Deathbird Stories

Death Bird Spotting

In an earlier post I had mentioned Neil Gaiman’s presence at a conference I had attended, where he was putting in time signing books (at that moment his young adult fantasy The Graveyard Book). I first encountered Gaiman’s work when I selected for a local book club I was running at the Mitchell branch of the New Haven Public Library. It was, and still is, his best novel, even though I have enjoyed some of his other ventures (particularly his early novel Neverwhere). But American Gods differed from the rest by virtue of its bold topic, drawing on ideas first broached in his Sandman series. In brief, American Gods is an adventure yarn and con game of, quite literally, mythological proportions, as well as a meditation on the Voltairean dictum “If God did not exist, it would be necessary to invent Him." And, yet, as thematically bold as the novel is, its topic is not by any means original. As literary renderings of this philosophical conundrum go, it stands on the shoulders of giants. I note this because the clash it depicted between the older gods of ethnic legend—from the Norse Odin to Africa’s Ananzi—and the modern deities of the Almighty Dollar and All-Consuming Computer, came back to me with renewed vigor after re-reading Harlan Ellison’s remarkable Deathbird Stories.

Devoted to the gods of modern urban life, each tale in Ellison's story cycle was an experiment in writing and consequently a literary effort to knock the stiffness out of science fiction itself. Bound too long by the traditions of pure pulp and space opera, American science fiction found in Ellison the American answer to the New Wave of British SF flowing from the pens of Brian Aldiss, Michael Moorcock, and John Brunner. His editorship of Dangerous Visions broke new ground by giving a distinctively literary turn to this much put-upon genre. His follow-up eight years later in The Deathbird Stories did no less.

Like American Gods, Deathbird Stories is a full-frontal assault on our many species of worship and obsession—the distance between the two never that great to begin with. Each tale is an act of literary transgression blessed by modernist rage. They experiment with time, place, voice, language, symbol, pattern, and even when they fail, the failure strikes us as epic as short stories go.

Yet amid the dark brilliance seams have begun to show, breaks that have grown more prominent with the passing of years, a matter that becomes ever more interesting for me in my study of the reading experience over time.
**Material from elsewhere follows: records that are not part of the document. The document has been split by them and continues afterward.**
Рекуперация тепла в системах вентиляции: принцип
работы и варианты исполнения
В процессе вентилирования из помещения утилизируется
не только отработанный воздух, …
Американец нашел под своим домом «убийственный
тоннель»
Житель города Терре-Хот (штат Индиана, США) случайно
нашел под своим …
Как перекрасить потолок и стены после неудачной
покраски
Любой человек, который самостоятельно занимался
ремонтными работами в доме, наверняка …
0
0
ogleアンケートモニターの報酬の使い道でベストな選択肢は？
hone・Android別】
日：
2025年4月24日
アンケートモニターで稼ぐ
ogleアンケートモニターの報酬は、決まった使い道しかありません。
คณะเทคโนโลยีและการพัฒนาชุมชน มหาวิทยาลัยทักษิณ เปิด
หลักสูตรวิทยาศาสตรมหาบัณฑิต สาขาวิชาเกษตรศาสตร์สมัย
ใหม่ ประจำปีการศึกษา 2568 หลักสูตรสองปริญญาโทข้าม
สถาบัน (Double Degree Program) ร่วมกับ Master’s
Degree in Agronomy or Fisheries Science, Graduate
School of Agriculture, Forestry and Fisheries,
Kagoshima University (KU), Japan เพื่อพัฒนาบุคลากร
When I first read the Deathbird Stories, I was “blown away,” which, notwithstanding the overblown-ness of that hackneyed, was quite apropos then. My experience was in keeping with Ellison’s tongue in/not-in cheek warning:

CAVEAT LECTOR It is suggested that the reader not attempt to read this book at one sitting. The emotional content of these stories, taken without break, may be extremely upsetting. This note is intended most sincerely, and not as hyperbole. H.E.

Now as I read these tales, despite the vibrancy, their 1970s-ness shines through, dampening that potential to upset. The unhappiness of this decade in America—white flight, urban crime, oil embargoes, cocaine trafficking, Christmas bombings, failed presidencies—is deeply felt throughout. “The Whimper of Whipped Dogs” is a literary reworking of the Kitty Genovese tragedy (immortalized as well in the first verse of Phil Ochs’ “Outside of a Small Circle of Friends”). “Neon” is an ode in prose—quite literally—to that flashing light that infuriatingly blinks outside our windows at night but which we love to no end on darkened streets when thinning crowds deprive us of that nocturnal protection in numbers. “Basilisk” places the horrors of war on a collision course with the hypocritical inanities of American chest-thumping patriotism (a story that weirdly resonates in today's climate with current debates on torture and its consequences). And on it goes, with dark-tinted paeans to drugs and free love, the automobile, business and religion.

Among my favorites is “Pretty Maggie Moneyeyes,” an encomium to the selfishness and loserdom that typify gamblers on the downhill side. I especially enjoyed Ellison’s mind-bending depiction of Maggie’s dissolution into a slot machine:

A moment out of time | lights whirling and spinning in a cotton candy universe | down a bottomless funnel roundly sectioned like a goat’s horn | a cornucopia that rose up cuculiform smooth and slick as a worm belly | endless nights that pealed ebony funeral bells | out of fog | out of weightlessness | suddenly total cellular knowledge | memory running backward…

The classic of the collection, however, remains “Along the Scenic Route,” which upon rereading holds up surprisingly well only because it is one of the few stories that does not situate itself within the 1970s. Where most of the tales read like magic realism gone awry, this literary gem is a true work of “science fiction.” It is also his least experimental: the telling is straight, the weirdness stripped away. But there is an O Henry-like twist ending that will forever make this story a dark pleasure, which is my superfluously literary way of saying that I had as much fun reading it this time as when I first encountered it.

As life experiences go, I was never one for bird watching, preferring to run my eyes across bookshelves than search the branches of unidentifiable trees in strange parks. So let's just say this time I was glad to spot this rara avis once more and, taking it down from its perch, worship at its altar. For before there were American Gods, there were The Deathbird Stories.